Aha! Final update for tonight. The cache can be broken by adjusting the limit when hitting the root page with values less than 100. I'll look into rewriting the streams to use the PRAW-version of the above code with the following modifications:

def submissions(session):
    before = None
    root_listing = 0
    while True:
        time.sleep(2)
        newest = None
        if before:
            limit = 100
        else:
            limit = 100 - root_listing
            root_listing = (root_listing + 1) % 15
        for item in reverse_stream(session, limit=limit, before=before):
            newest = item['name']
            yield item
        before = newest
mallin commented 9 years ago

Aha indeed! The version with root_listing seems to work flawlessly.

The previous version has some of the strange delay issues I've been having all along: now revealed as being due to caching.

Updated main to demonstrate delays in case you're interested:

import datetime

def main():
    history = set()
    with requests.session() as session:
        session.headers['User-Agent'] = 'BBOE STREAM TEST v0.1'
        for item in submissions(session):

            item_time = datetime.datetime.utcfromtimestamp(item["created_utc"])
            now_time = datetime.datetime.utcnow()
            recv_delay = (now_time - item_time).total_seconds()
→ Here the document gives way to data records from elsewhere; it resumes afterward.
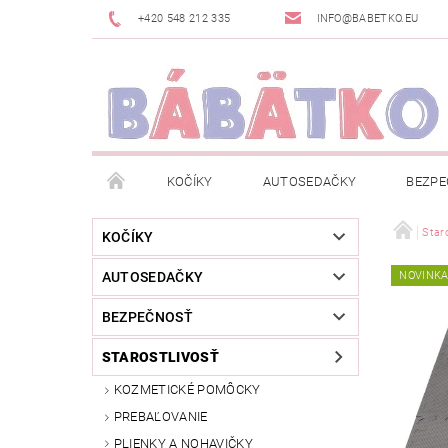
+420 548 212 335
INFO@BABETKO.EU
KOČÍKY
AUTOSEDAČKY
BEZPE
DOGSPACE
ZNAČKY
POSLEDNÁ ŠANC
Staro
KOČÍKY
AUTOSEDAČKY
NOVINK
NOVINKY
NEWSLETTERY
MOJA OBJED
BEZPEČNOSŤ
STAROSTLIVOSŤ
KOZMETICKÉ POMÔCKY
PREBAĽOVANIE
PLIENKY A NOHAVIČKY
            output = "{0} [{1:+.2f}s]".format(item["name"], recv_delay)
            if item["name"] in history:
                output += " SEEN"
            print(output)

            history.add(item["name"])
svenstucki commented 8 years ago

What's the status of this issue?

I have a probably related issue with PRAW 4. When using subreddit('all').stream.submissions() I get a lot of duplicate entries (e.g. I just got 16k submissions of which 14k were duplicates in about 9 mins).

bboe commented 8 years ago

PRAW4 stream is done completely differently, and as a result this issue will likely be closed when PRAW4 is out of beta.

If you are having issues with PRAW4's please open a new issue and include the code that you are using. The stream should never return any duplicates unless you are calling the stream function more than once, in which case I would recommend not doing so, as you'll get some duplicates, but it shouldn't be 16K.

bboe commented 7 years ago

Closing this issue as this should be fixed in PRAW4.